Programming Error Doomed Russian Mars Probe
astroengine writes "So it turns out U.S. radars weren't to blame for the unfortunate demise of Russia's Phobos-Grunt Mars sample return mission — it was a computer programming error that doomed the probe, a government board investigating the accident has determined."
According to the Planetary Society Blog's unofficial translation and paraphrasing of the incident report, "The spacecraft computer failed when two of the chips in the electronics suffered radiation damage. (The Russians say that radiation damage is the most likely cause, but the spacecraft was still in low Earth orbit beneath the radiation belts.) Whatever triggered the chip failure, the ultimate cause was the use of non-space-qualified electronic components. When the chips failed, the on-board computer program crashed."
We've got a contradictory summary here. Chip failure isn't a programming fault, it's a hardware problem. Stop confusing hardware and software you insensitive clod.
Is it just me, or is it the responsibility of all software engineers to find the hardware problem in order to prove to people that the cause isn't software?
The Moore-Murphy Law: The number of things that will go wrong will double every 2 years.
Okay, we still have a respectable though dwindling community of commenters, so can we please get rid of these editors who can't even be bothered to read four lines of summary text before posting ?
The headline and summary do not make sense. Come on, we're supposed to be nerds, aka intelligent, focused, attentive knowledge aggregators.
the fuck is wrong with this goddamned site?! These failures are starting to make Digg look good!
-Billco, Fnarg.com
Fun to read the comments here.
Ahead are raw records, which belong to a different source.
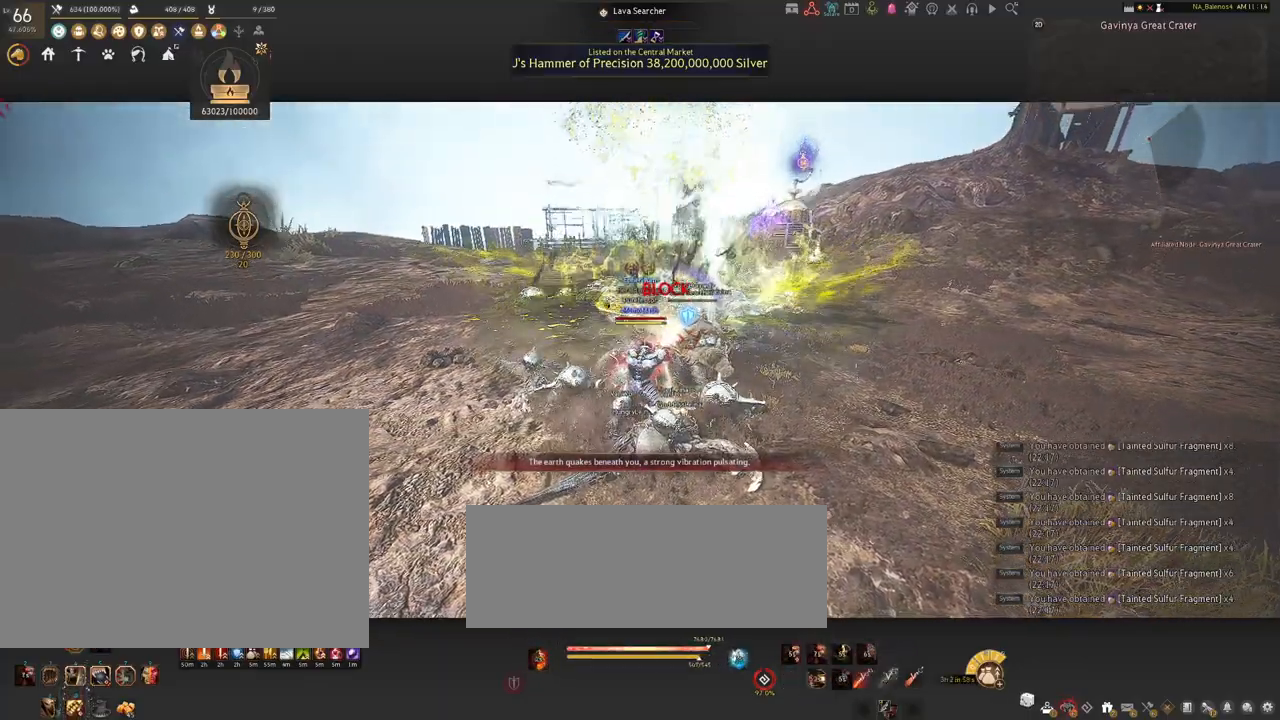
{"keys": [], "mouse": [], "events": [[250, "mouse_right", "up"]]}
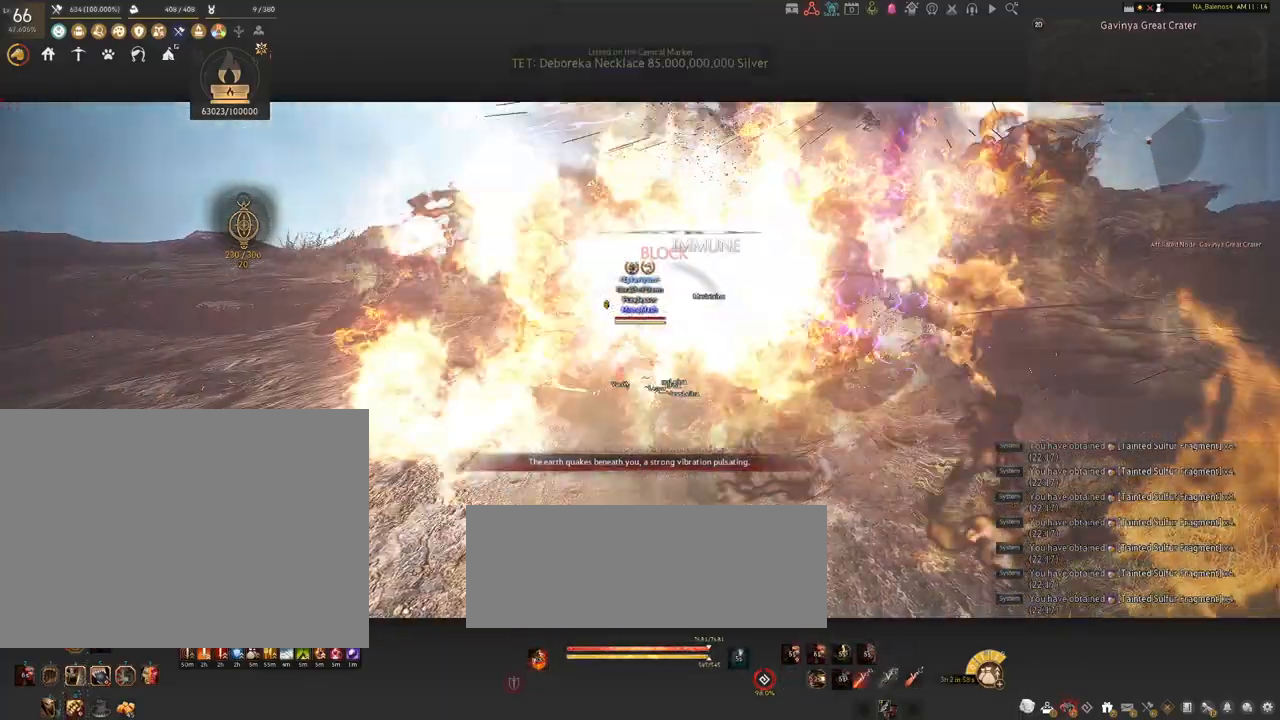
{"keys": [], "mouse": [], "events": []}
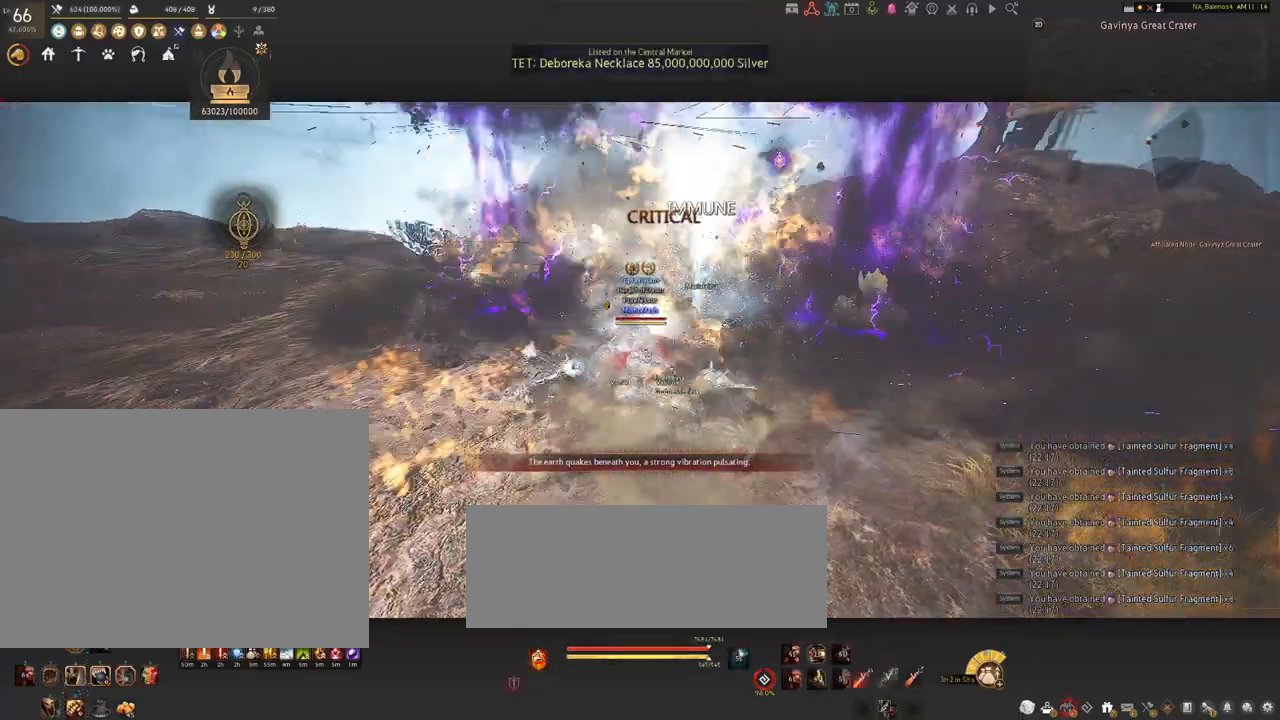
{"keys": ["shift", "w"], "mouse": [], "events": [[134, "w", "down"], [167, "shift", "down"], [334, "space", "down"], [350, "space", "up"]]}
I've done embedded stuff and you need to be defensive. You can see at a glance who here has never done defensive programming before, or embedded or safety critical programming, all blaming the hardware. There's 3 states so you got 2 bits of input and a disallowed state comes in. Deal with it, don't just curl up and die and blame the hardware designer. There's a 12 bit A/D conversion result stored in two bytes, and there's a 14 bit number found there, deal with it don't just curl up and die and blame the ... . Theres a cycle start button and an emergency stop button and both are simultaneously on. Deal with it. You reboot a mission critical (or safety critical!) CPU and a minor auxiliary input A/D doesn't initialize, do you burn the plant down in a woe is me pity party because one out of 237 sensors aren't coming on line, or do you deal with it?
Finally radiation is a statistical phenomena. There is no such think as radiation free. If they used non-rad hardened parts, its gonna crash maybe 10000 times more often. Thats OK, you program around that, assuming you know what you're doing. Radiation hardened does not equal radiation-proof. If there was a single bit error, or a latchup on a rad-hardened unit, with a poorly programmed control system it would have failed just as well, its just that a rad hardened chip would have made it a couple orders of magnitude less likely. A shitty design that has a 1 in 20000 failure rate due to better hardware instead of 1 in 2 is still a shitty programming design, even if the odds are "good enough" that it makes it most of the time with the better hardware.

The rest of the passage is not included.